The problem described above, requires a input file generator. The generator generates a text of
length L, by choosing L characters randomly. Probability of choosing each character is given as priori,
and independent of choosing others.
Now, given a set of patterns, calculate the probability of a valid program generating “no”.
Input
First line contains an integer T, the number of test cases.

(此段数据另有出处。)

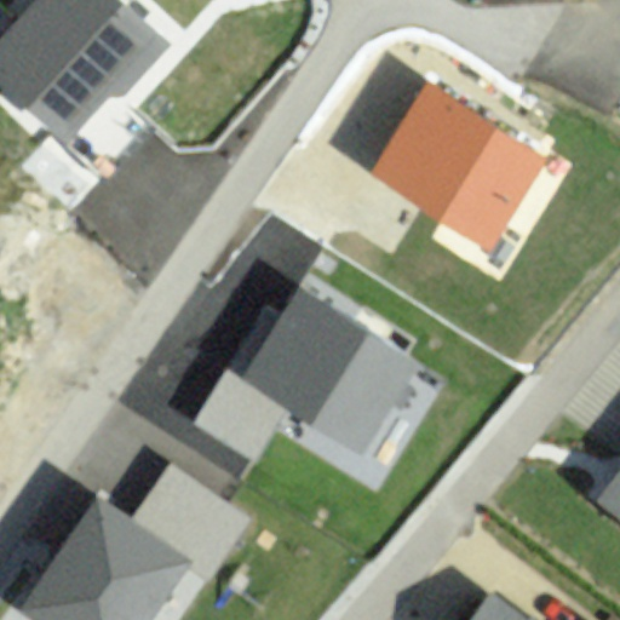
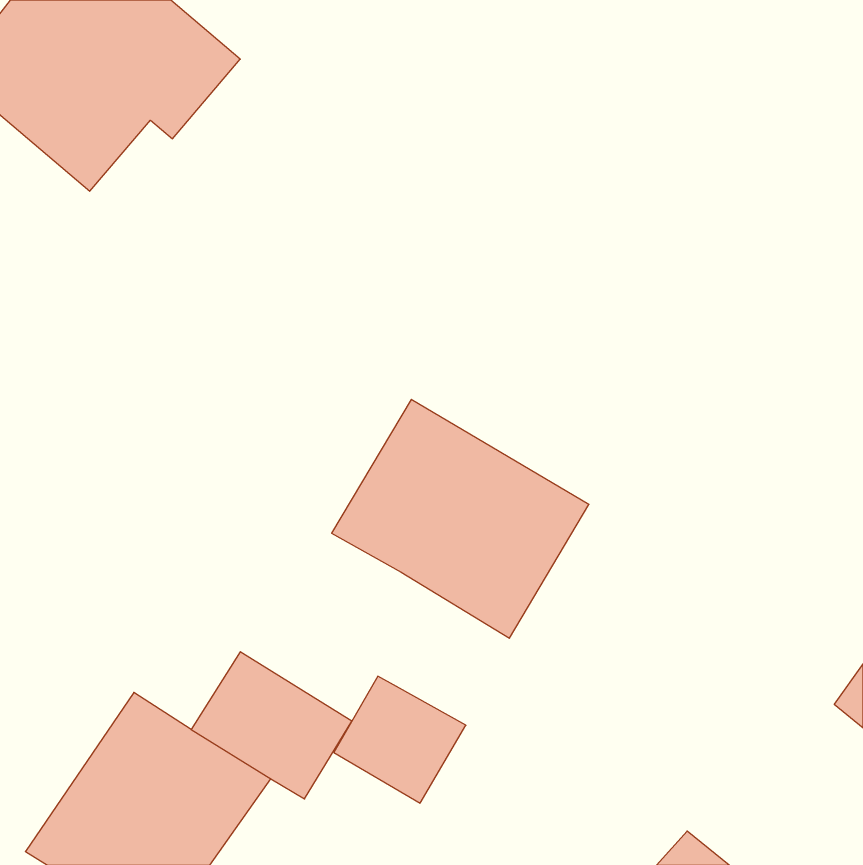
building: [366,82,547,252] -> none
building: [193,374,287,465] -> [334,676,466,803]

Each case starts with an integer K, the
number of pattern strings. Next K lines each contain a pattern string, followed by an integer N,
number of valid characters. Next N lines each contain a character and the probability of selecting that
character, pi. Next an integer L, the length of the string generated. The generated text can consist of
only the valid characters, given above.
There will be a blank line after each test case.
Output
For each test case, output the number of test case, and the probability of getting a “no”.
Constraints:
• T ≤ 50
• K ≤ 20
• Length of each pattern string is between 1 and 20
• Each pattern string consists of only alphanumeric characters (a to z, A to Z, 0 to 9)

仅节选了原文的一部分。